First of all, let’s make some observation:
- the process of producing and recycling are independent to each other. Hence, they can be counted separately.
- the process of producing and recycling is exactly the same. Hence, they can be computed using the exact same algorithm. (From now on, we will only be focus on the algorithm to find the cost for producing, recycling is just producing in reverse direction)
- you must go through \(N\) factory to produce \(N\) layer. (I know you can produce \(2\) layer at the same factory but for the sake of generalization, let’s assume that this process is produce layer \(1\) then transfer to same factory with cost of \(0\) then produce layer \(2\))
The following flow graph represents our problem.

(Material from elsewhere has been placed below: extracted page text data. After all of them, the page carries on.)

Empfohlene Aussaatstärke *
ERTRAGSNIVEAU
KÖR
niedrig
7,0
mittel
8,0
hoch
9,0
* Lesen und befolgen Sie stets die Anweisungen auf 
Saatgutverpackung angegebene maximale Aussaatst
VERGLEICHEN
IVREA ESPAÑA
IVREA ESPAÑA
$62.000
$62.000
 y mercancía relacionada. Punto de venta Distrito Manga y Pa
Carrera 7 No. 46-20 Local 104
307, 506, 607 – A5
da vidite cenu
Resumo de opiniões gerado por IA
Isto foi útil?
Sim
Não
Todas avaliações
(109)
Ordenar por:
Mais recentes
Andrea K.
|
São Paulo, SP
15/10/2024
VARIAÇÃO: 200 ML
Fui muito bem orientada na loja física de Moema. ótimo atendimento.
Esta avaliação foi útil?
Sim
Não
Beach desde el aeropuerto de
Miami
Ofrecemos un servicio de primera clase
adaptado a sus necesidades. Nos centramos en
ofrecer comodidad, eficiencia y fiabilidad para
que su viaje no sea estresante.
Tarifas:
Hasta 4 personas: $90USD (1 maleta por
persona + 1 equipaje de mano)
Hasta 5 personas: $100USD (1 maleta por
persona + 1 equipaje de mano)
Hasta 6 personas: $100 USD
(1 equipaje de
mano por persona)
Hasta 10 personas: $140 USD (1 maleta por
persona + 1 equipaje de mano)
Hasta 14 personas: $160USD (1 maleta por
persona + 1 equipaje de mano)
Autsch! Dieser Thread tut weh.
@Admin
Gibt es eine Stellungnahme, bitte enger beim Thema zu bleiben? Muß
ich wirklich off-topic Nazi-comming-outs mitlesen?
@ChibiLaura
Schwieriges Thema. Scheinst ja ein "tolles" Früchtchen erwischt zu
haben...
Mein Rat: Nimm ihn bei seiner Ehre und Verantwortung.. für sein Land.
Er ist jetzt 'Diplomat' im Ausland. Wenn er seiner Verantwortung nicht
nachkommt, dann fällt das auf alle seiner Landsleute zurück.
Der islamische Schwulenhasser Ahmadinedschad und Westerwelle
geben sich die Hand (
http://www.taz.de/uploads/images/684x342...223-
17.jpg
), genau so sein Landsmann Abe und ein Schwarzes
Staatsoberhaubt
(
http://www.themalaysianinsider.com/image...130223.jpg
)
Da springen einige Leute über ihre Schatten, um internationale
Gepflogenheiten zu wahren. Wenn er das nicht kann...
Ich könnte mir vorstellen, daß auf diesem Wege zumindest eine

The capacity of the edge in the following flow graph is all \(1\). The min cost flow of the following graph will be our answer to this problem.
However, you do not need a min cost flow algorithm to solve the problem. Since the graph above is a DAG, you can use dynamic programming to solve the problem.

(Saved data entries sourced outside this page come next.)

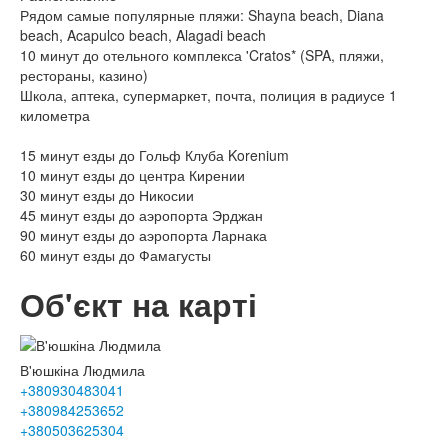
Рядом самые популярные пляжи: Shayna beach, Diana
beach, Acapulco beach, Alagadi beach
10 минут до отельного комплекса 'Cratos* (SPA, пляжи,
рестораны, казино)
Школа, аптека, супермаркет, почта, полиция в радиусе 1
километра
15 минут езды до Гольф Клуба Korenium
10 минут езды до центра Кирении
30 минут езды до Никосии
45 минут езды до аэропорта Эрджан
90 минут езды до аэропорта Ларнака
60 минут езды до Фамагусты
Об'єкт на карті
В'юшкіна Людмила
+380930483041
+380984253652
+380503625304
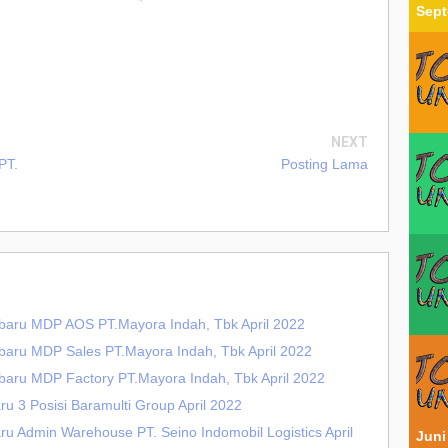
Sept
NEXT
PT.
Posting Lama
erbaru MDP AOS PT.Mayora Indah, Tbk April 2022
rbaru MDP Sales PT.Mayora Indah, Tbk April 2022
rbaru MDP Factory PT.Mayora Indah, Tbk April 2022
ru 3 Posisi Baramulti Group April 2022
ru Admin Warehouse PT. Seino Indomobil Logistics April
Juni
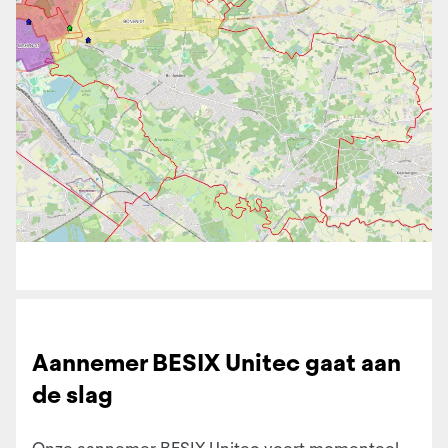
Aannemer BESIX Unitec gaat aan
de slag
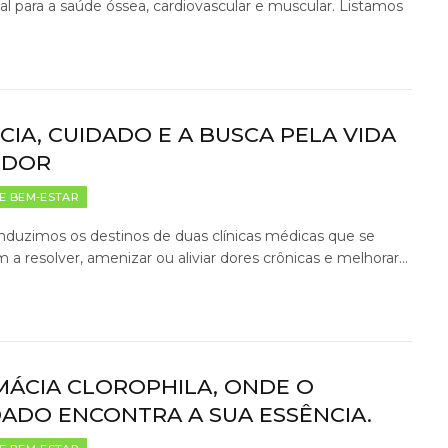
al para a saúde óssea, cardiovascular e muscular. Listamos
…
CIA, CUIDADO E A BUSCA PELA VIDA
 DOR
E BEM-ESTAR
duzimos os destinos de duas clínicas médicas que se
 a resolver, amenizar ou aliviar dores crônicas e melhorar…
MÁCIA CLOROPHILA, ONDE O
DADO ENCONTRA A SUA ESSÊNCIA.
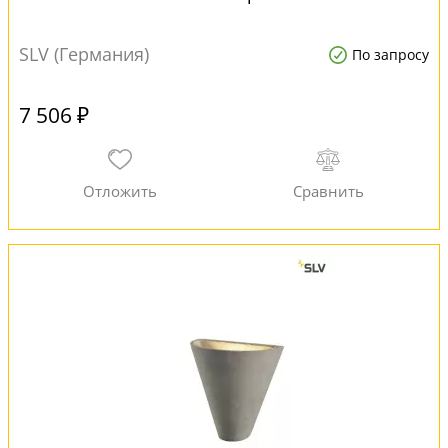
SLV (Германия)
По запросу
7 506 ₽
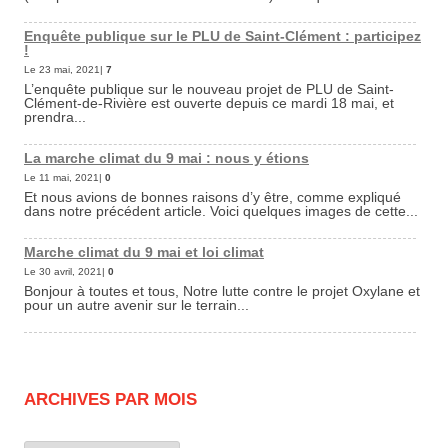
Enquête publique sur le PLU de Saint-Clément : participez
!
Le 23 mai, 2021|
7
L’enquête publique sur le nouveau projet de PLU de Saint-
Clément-de-Rivière est ouverte depuis ce mardi 18 mai, et
prendra...
La marche climat du 9 mai : nous y étions
Le 11 mai, 2021|
0
Et nous avions de bonnes raisons d’y être, comme expliqué
dans notre précédent article. Voici quelques images de cette...
Marche climat du 9 mai et loi climat
Le 30 avril, 2021|
0
Bonjour à toutes et tous, Notre lutte contre le projet Oxylane et
pour un autre avenir sur le terrain...
ARCHIVES PAR MOIS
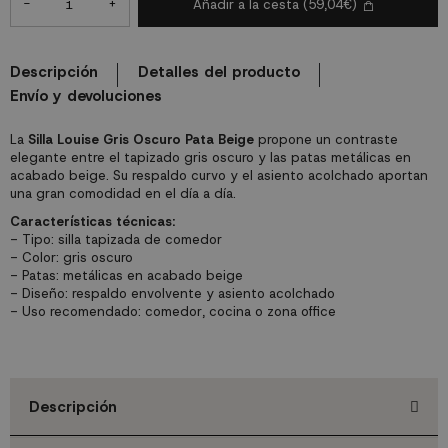
-
+
Añadir a la cesta
(59,04€)
Descripción
Detalles del producto
Envío y devoluciones
La
Silla Louise Gris Oscuro Pata Beige
propone un contraste
elegante entre el tapizado gris oscuro y las patas metálicas en
acabado beige. Su respaldo curvo y el asiento acolchado aportan
una gran comodidad en el día a día.
Características técnicas:
- Tipo: silla tapizada de comedor
- Color: gris oscuro
- Patas: metálicas en acabado beige
- Diseño: respaldo envolvente y asiento acolchado
- Uso recomendado: comedor, cocina o zona office
Descripción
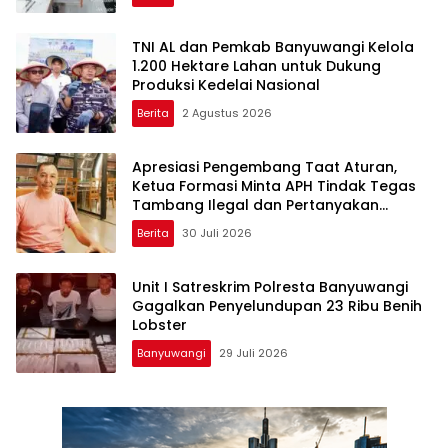
TNI AL dan Pemkab Banyuwangi Kelola
1.200 Hektare Lahan untuk Dukung
Produksi Kedelai Nasional
Berita
2 Agustus 2026
Apresiasi Pengembang Taat Aturan,
Ketua Formasi Minta APH Tindak Tegas
Tambang Ilegal dan Pertanyakan
Perizinan di Gambor
Berita
30 Juli 2026
Unit I Satreskrim Polresta Banyuwangi
Gagalkan Penyelundupan 23 Ribu Benih
Lobster
Banyuwangi
29 Juli 2026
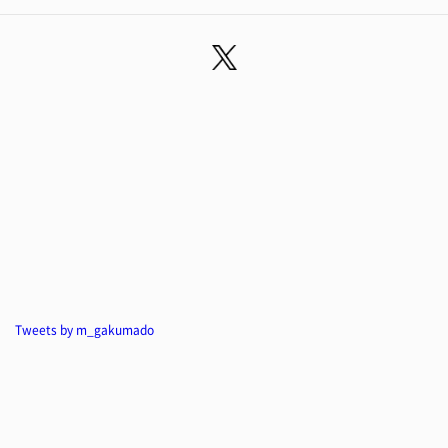
Tweets by m_gakumado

Note: the following solution use \(0\)-based indexing to be consistent with my code solution
Let
\[\begin{align*}\text{dp}(l, f) =& \ \text{cost to produce layer } 0 \text{ to layer } l \textbf{ and } \\ & \ \text{the ball is currently at factory } f \\ \text{cost}(l, f) =& \ \text{cost to produce layer $l$ at factory $f$} \\ \text{cost}(l, f) =& \ \infty, \quad \text{if factory $f$ is unable to produce layer $l$} \\ \text{dist}(f_1, f_2) =& \ \text{cost to transfer the ball from factory $f_1$ to $f_2$} \end{align*}\]Base case:
\[\text{dp}(0, f) = \text{cost}(0, f) \quad \text{for} \quad 0 \le f < F\]Recurrence:
A bit similar to B, after the ball is at factory \(f\), the ball has to choose its next destination to produce its next layer. The ball can choose any of the factories as long as the factory is able to produce its next layer.

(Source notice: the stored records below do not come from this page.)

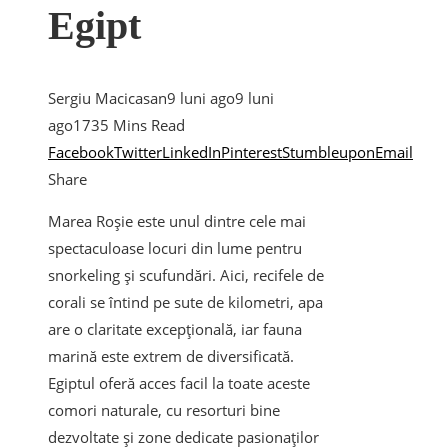
Egipt
Sergiu Macicasan
9 luni ago
9 luni
ago
173
5 Mins Read
Facebook
Twitter
LinkedIn
Pinterest
Stumbleupon
Email
Share
Marea Roșie este unul dintre cele mai
spectaculoase locuri din lume pentru
snorkeling și scufundări. Aici, recifele de
corali se întind pe sute de kilometri, apa
are o claritate excepțională, iar fauna
marină este extrem de diversificată.
Egiptul oferă acces facil la toate aceste
comori naturale, cu resorturi bine
dezvoltate și zone dedicate pasionaților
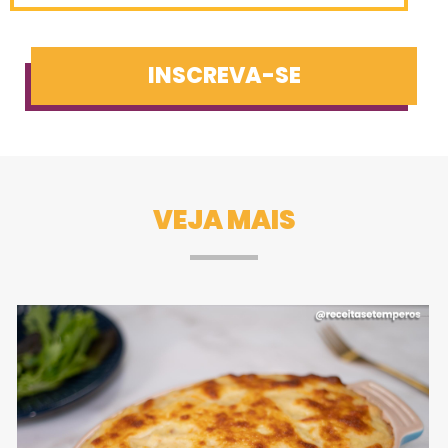
INSCREVA-SE
VEJA MAIS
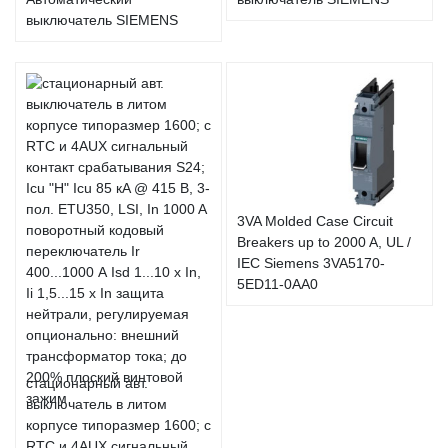
выключатель SIEMENS
3VA Molded Case Circuit
Breakers up to 2000 A, UL /
IEC Siemens 3VA5170-
5ED11-0AA0
стационарный авт.
выключатель в литом
корпусе типоразмер 1600; с
RTC и 4AUX сигнальный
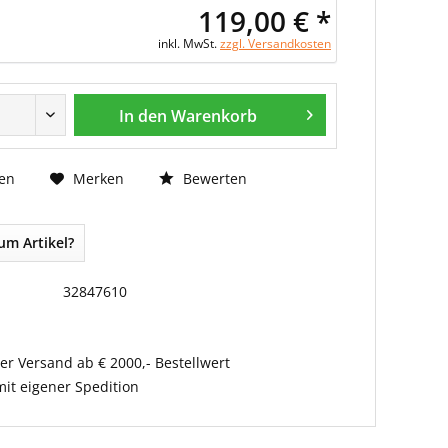
119,00 € *
inkl. MwSt.
zzgl. Versandkosten
In den Warenkorb
Bewerten
en
Merken
um Artikel?
32847610
er Versand ab € 2000,- Bestellwert
it eigener Spedition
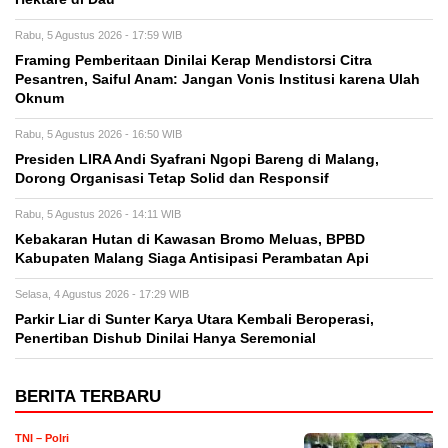
Rabu, 5 Agustus 2026 - 17:59 WIB
Framing Pemberitaan Dinilai Kerap Mendistorsi Citra
Pesantren, Saiful Anam: Jangan Vonis Institusi karena Ulah
Oknum
Rabu, 5 Agustus 2026 - 16:50 WIB
Presiden LIRA Andi Syafrani Ngopi Bareng di Malang,
Dorong Organisasi Tetap Solid dan Responsif
Rabu, 5 Agustus 2026 - 14:11 WIB
Kebakaran Hutan di Kawasan Bromo Meluas, BPBD
Kabupaten Malang Siaga Antisipasi Perambatan Api
Selasa, 4 Agustus 2026 - 17:29 WIB
Parkir Liar di Sunter Karya Utara Kembali Beroperasi,
Penertiban Dishub Dinilai Hanya Seremonial
BERITA TERBARU
TNI – Polri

\[\displaylines{ \text{dp}(l, f) = \text{min}(\ \ \text{dist}(i, f) + \text{cost}(l, f)+ \text{dp}(l-1, i)\ \ ) \\ \text{for} \quad 0 \le i, f < F, \ \ 1 \le l < N }\]The answer:
After the dp table is computed, we can obtain our answer at
\[\text{minimum cost} = \text{min}(\ \ \text{dp}(N-1, f)\ \ ) \quad \text{for} \quad 0 \le f < F\]J - Virus Outbreak
Before the contest start, I was tasked to read and understand the last 3 problems (H, I, J). When the contest starts, I started with H, and I was like “hmm, lengthy statement, I probably should try with the next one”. Then, I continue to I and it was the same !! I continue to skip until J and finally found a shorter statement. After understands the problem ask us to identify the sequence, I list down the sequence into a table with their known corresponding value. \(1\), \(3\) and \(8\) immediately caught my attention and “It is Fibonacci !!!”. Also, I noticed that you probably need some big integer. Hence, I quickly grab the PC, coded a python solution and get the first AC in the contest at \(6\)-th minutes.
Solution: Identify the Pattern - Fibonacci (Code)
For those who are familiar with Fibonacci sequence, the number \(3\) and \(8\), should probably give you an alert that it is a Fibonacci. For those who are not familiar with the Fibonacci sequence, this problem might be hard.